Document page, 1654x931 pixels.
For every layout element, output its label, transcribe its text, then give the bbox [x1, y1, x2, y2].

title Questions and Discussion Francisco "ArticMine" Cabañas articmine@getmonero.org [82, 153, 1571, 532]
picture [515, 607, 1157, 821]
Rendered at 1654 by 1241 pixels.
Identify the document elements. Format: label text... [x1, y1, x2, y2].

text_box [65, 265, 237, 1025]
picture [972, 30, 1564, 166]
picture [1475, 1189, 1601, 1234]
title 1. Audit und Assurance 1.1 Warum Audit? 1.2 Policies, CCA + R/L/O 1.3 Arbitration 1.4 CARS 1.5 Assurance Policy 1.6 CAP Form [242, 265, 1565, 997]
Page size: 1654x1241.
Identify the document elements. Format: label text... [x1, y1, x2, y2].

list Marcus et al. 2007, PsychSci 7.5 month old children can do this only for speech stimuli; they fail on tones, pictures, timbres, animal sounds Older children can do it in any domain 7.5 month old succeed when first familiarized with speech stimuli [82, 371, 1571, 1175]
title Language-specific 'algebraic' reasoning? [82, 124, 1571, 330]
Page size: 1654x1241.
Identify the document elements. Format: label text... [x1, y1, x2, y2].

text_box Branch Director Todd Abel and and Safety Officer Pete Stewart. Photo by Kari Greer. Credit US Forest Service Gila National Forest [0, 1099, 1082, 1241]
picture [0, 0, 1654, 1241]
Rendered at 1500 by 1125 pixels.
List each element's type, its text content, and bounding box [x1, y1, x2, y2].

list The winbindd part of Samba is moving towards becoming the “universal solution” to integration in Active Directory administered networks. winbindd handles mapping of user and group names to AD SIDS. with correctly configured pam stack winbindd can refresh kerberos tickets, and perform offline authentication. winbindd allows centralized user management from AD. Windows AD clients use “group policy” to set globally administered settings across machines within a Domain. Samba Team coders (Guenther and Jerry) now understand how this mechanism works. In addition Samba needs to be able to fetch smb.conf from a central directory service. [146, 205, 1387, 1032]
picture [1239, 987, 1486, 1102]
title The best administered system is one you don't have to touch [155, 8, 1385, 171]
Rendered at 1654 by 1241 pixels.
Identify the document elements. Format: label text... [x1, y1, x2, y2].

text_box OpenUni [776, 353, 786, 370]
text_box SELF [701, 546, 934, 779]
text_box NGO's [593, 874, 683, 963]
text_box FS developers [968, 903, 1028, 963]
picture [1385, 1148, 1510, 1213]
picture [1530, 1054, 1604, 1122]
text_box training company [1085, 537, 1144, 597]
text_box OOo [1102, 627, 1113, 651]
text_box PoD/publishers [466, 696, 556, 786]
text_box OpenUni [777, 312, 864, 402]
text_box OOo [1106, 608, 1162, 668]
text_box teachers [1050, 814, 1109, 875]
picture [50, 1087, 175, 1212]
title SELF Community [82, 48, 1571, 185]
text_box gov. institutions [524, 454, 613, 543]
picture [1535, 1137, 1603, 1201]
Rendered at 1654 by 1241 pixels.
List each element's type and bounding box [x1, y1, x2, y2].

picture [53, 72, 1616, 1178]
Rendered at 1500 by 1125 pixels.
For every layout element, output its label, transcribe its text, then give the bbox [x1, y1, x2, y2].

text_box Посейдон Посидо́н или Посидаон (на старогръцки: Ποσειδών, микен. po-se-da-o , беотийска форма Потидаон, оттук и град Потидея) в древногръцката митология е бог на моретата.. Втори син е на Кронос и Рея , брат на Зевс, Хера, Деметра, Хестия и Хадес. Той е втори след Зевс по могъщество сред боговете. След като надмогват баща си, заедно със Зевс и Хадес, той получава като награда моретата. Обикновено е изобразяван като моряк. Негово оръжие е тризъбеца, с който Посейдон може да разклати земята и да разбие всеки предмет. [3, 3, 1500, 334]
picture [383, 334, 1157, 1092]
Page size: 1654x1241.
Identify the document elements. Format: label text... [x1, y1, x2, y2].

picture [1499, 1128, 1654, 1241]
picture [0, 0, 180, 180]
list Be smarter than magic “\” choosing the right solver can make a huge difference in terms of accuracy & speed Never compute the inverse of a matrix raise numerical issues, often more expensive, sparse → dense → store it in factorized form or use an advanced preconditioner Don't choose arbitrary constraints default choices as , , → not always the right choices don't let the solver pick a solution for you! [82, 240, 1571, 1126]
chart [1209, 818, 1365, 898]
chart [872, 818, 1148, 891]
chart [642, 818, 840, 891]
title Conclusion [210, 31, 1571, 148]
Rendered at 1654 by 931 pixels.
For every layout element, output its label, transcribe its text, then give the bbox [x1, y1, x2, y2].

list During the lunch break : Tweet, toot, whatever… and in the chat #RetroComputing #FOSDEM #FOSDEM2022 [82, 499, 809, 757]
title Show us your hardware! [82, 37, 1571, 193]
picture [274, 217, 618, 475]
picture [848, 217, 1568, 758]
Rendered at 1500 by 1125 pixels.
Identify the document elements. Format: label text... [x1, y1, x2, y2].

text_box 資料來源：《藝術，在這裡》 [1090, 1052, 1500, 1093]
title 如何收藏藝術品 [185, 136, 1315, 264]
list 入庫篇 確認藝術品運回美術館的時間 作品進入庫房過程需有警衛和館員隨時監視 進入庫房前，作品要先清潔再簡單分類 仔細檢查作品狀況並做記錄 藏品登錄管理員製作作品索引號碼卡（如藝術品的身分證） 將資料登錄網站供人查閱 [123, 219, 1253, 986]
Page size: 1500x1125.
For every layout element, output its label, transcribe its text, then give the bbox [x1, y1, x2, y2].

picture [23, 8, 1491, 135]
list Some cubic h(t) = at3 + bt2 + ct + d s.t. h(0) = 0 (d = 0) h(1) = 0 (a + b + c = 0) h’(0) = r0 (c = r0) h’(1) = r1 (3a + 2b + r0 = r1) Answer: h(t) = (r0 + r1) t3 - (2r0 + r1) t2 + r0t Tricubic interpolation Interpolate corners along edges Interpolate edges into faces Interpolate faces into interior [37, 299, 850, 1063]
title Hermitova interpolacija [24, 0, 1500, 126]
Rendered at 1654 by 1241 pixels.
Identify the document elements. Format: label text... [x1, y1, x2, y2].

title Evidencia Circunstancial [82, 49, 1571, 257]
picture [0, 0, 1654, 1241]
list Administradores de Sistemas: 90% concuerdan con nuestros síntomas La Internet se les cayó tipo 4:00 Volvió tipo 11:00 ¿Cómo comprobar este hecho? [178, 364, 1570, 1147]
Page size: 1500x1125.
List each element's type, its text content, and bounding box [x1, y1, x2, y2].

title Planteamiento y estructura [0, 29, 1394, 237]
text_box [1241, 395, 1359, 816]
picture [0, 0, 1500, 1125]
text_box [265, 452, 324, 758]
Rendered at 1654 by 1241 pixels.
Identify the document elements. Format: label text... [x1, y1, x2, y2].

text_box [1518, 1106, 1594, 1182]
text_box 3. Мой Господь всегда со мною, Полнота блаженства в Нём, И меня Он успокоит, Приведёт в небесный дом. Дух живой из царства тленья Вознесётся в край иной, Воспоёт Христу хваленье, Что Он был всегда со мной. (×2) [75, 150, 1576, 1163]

● ● ●

Task details
Copy the items word for word, starting with the line that contains "Rendered at 1654 by 931 pixels." and going on through the line that contains "title Hermitova interpolacija".

Solution to the exercise
Rendered at 1654 by 931 pixels.
For every layout element, output its label, transcribe its text, then give the bbox [x1, y1, x2, y2].

list During the lunch break : Tweet, toot, whatever… and in the chat #RetroComputing #FOSDEM #FOSDEM2022 [82, 499, 809, 757]
title Show us your hardware! [82, 37, 1571, 193]
picture [274, 217, 618, 475]
picture [848, 217, 1568, 758]
Rendered at 1500 by 1125 pixels.
Identify the document elements. Format: label text... [x1, y1, x2, y2].

text_box 資料來源：《藝術，在這裡》 [1090, 1052, 1500, 1093]
title 如何收藏藝術品 [185, 136, 1315, 264]
list 入庫篇 確認藝術品運回美術館的時間 作品進入庫房過程需有警衛和館員隨時監視 進入庫房前，作品要先清潔再簡單分類 仔細檢查作品狀況並做記錄 藏品登錄管理員製作作品索引號碼卡（如藝術品的身分證） 將資料登錄網站供人查閱 [123, 219, 1253, 986]
Page size: 1500x1125.
For every layout element, output its label, transcribe its text, then give the bbox [x1, y1, x2, y2].

picture [23, 8, 1491, 135]
list Some cubic h(t) = at3 + bt2 + ct + d s.t. h(0) = 0 (d = 0) h(1) = 0 (a + b + c = 0) h’(0) = r0 (c = r0) h’(1) = r1 (3a + 2b + r0 = r1) Answer: h(t) = (r0 + r1) t3 - (2r0 + r1) t2 + r0t Tricubic interpolation Interpolate corners along edges Interpolate edges into faces Interpolate faces into interior [37, 299, 850, 1063]
title Hermitova interpolacija [24, 0, 1500, 126]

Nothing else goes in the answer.